9/9/97

I have to prepare some yeast for SEM. The person who requested this

work wants some pretty pictures of his yeast, Schizosaccharomyces pombe,

for use in seminars. I have read up on some techniques to use but have

two main queries:

1. To collect the yeast onto filter paper ( a method used in

several publications), do I just drop a suspension of the yeast onto the

filter paper? What sort of filter paper do I use? Is there a "better"

way of collecting these cells such as settling them onto poly-l-lysine

coverslips?

2. Is there a preferred fixative that works? The literature

suggests a plethora of fixative cocktails! For TEM, I slam the cells

onto a liquid nitrogen cooled copper mirror and process them via

substitution in methanol and embed them in lowicryl HM20.

We do not have an ESEM so please don't suggest I view them unfixed.

Thanking you all in advance, this really is a great way of learning and

sharing information!

Sarah Ellis



sarahe@raid.res.petermac.unimelb.edu.au

You can drop the cells onto poly-l-lysine coated coverslips after osmium

fixation. Then process it as usual for dehydration and critical point dry.



Best regards,



* Ming H. Chen, PhD *

* Medicine/Dentistry Electron Microscopy Unit *

* University Of Alberta. *

* Edmonton, Alberta, Canada *

* *

* Visit My Page At: *

* http://www.ualberta.ca/~mingchen

Sarah,



Collect the yeast on to membrane filters with nice circular pores (e.g.

Nucleopore), not a torturous-path filter like filter paper (or e.g.

Millipore). This will give a nice smooth background against which to view

the yeast. Filters with 0.22 micron holes are maybe best, although 0.45

micron will work. The pores will also give an *approximate!* size standard

for the yeast cells.



*Before* collecting the yeast, coat both sides of the filters in a sputter

coater. This gives better conductivity for viewing. If you're rich, use

silver filters instead.



For fixation, I'd use the recipe the article(s) that show SEMs of yeast

most like what you're trying to achieve (including 'scope kV), and is the

simplest.



Phil

oshel@ux1.cso.uiuc.edu

We use regular microscope slides, cleaned well (detergent, acid or

alcohol): coat with l mg/ml aqueous solution of poly-L-lysine for several

minutes, rinse in distilled wate.



Take a (preferably) aqueous suspension of the yeast and place onto the

microscope slide and allow the cells to settle for about one hour at RT.

Carefully tip the slide and allow the unattached cells to flow off. Now,

gently dropper some fixative (2% glut/4% formald in buffer of choice) onto

the slide to completely cover the smear. Allow to set undisturbed overnight

at RT in a humid chamber (petri dish with filter paper or Tupperware

container with moist paper towels). Transfer the slide into a rinse

solution (Coplin jar of distilled water or petri of distilled water). With

some yeasts, the aldehyde fix is adequate to preserve the integrity of the

cells (others may collapse without osmium post-fixation). The slides are

then slowly dehydrated in ethanol (20-40-60-80-100-100%) for 10 min each.

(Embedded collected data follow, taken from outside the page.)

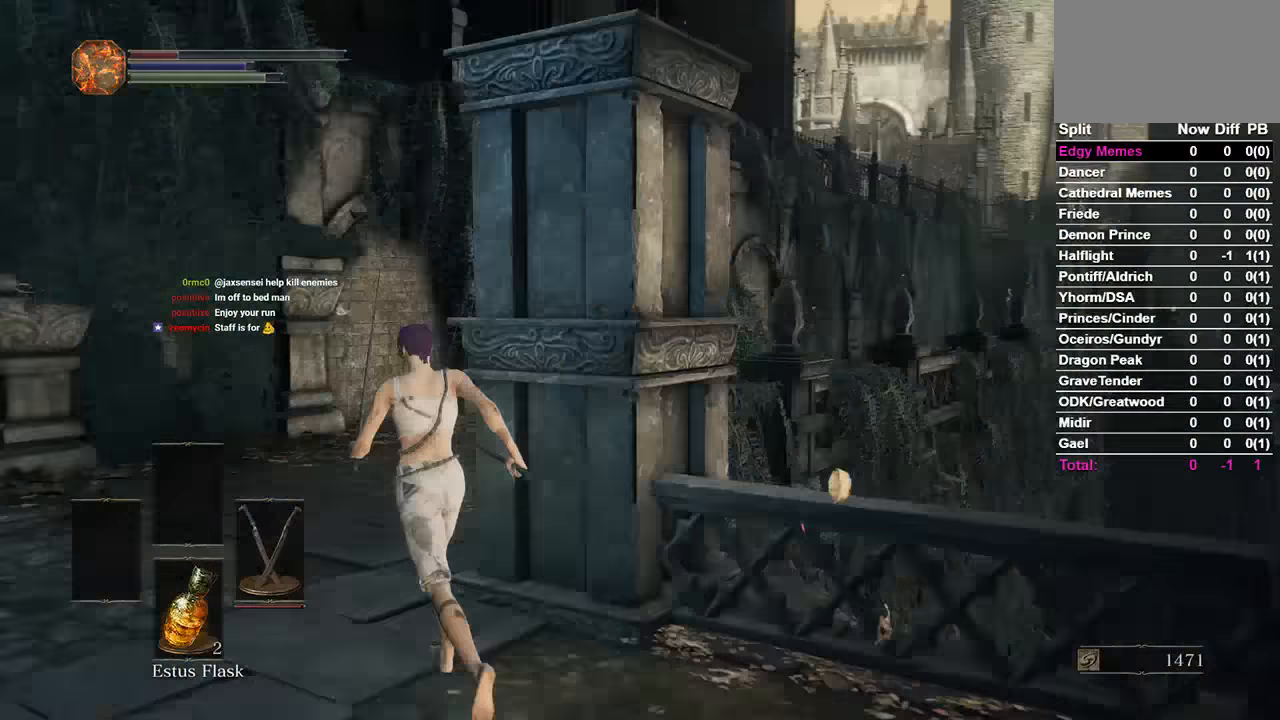
{"dt_ms": 500, "buttons": ["B"], "left_stick": "left", "right_stick": "right", "events": []}
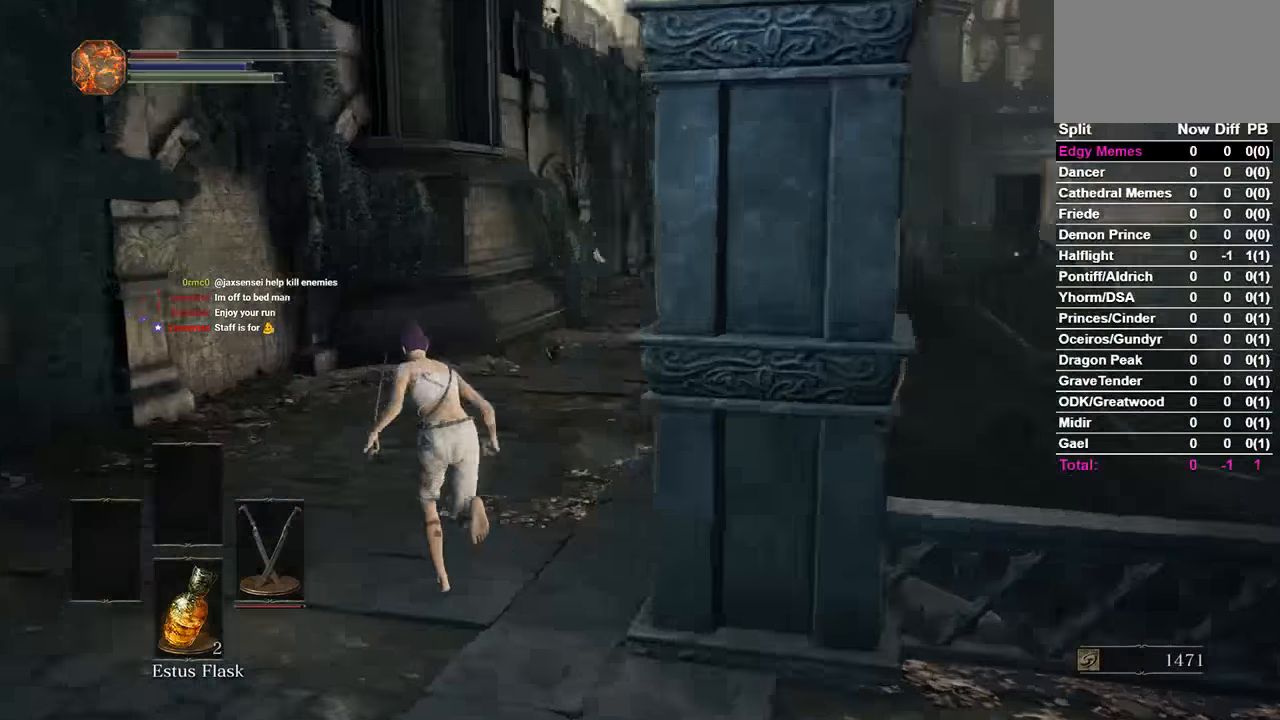
{"dt_ms": 500, "buttons": ["B"], "left_stick": "center", "right_stick": "center", "events": [[167, "right_stick", "center"], [300, "left_stick", "center"]]}
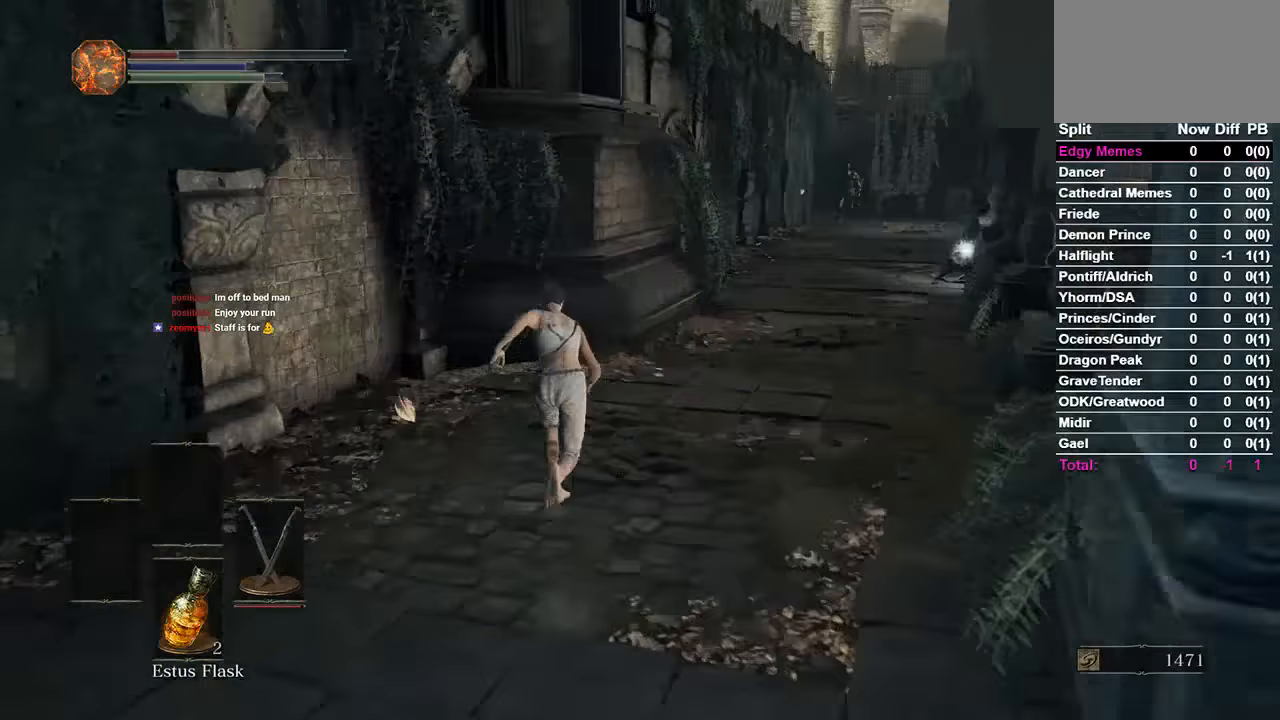
{"dt_ms": 500, "buttons": ["B"], "left_stick": "center", "right_stick": "right"}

Critical point dry using liquid carbon dioxide as transitional solvent. You

will need to break the slide into 1 inch squares to fit into the CPD

device. Do this by scoring the slide with a diamond marker pen and pressing

down gently onto an applicator stick. Mark an "X" the back side with the

diamond marker to help identify the good side later. Freeze drying from

the ethanol should also work well.





IF osmium is needed place slide/specimen into 2% aqueous osmium tetroxide

overnight - take care to avoid evaporation by either immersion of the slide

into a shallow container of osmium or by vapor fixation of the

slide/specimen. Vapor fixation (CAUTION WITH OS FUMES - DO IN PROPERLY

OPERATING FUME HOOD) may be accomplished by placing the wet slide/specimen

into a plastic petri dish and then placing a small volume (4-5 ml) of 2%

osmium solution nearby in the dish. Rinse in distilled water and dehydrate

and CPD as described above.



Caveats: do not overload the slides with culture since you do not want a

heaped up mess but isolated cells. A suspension that is quite turbid should

work well - not a paste or milky/opaque solution.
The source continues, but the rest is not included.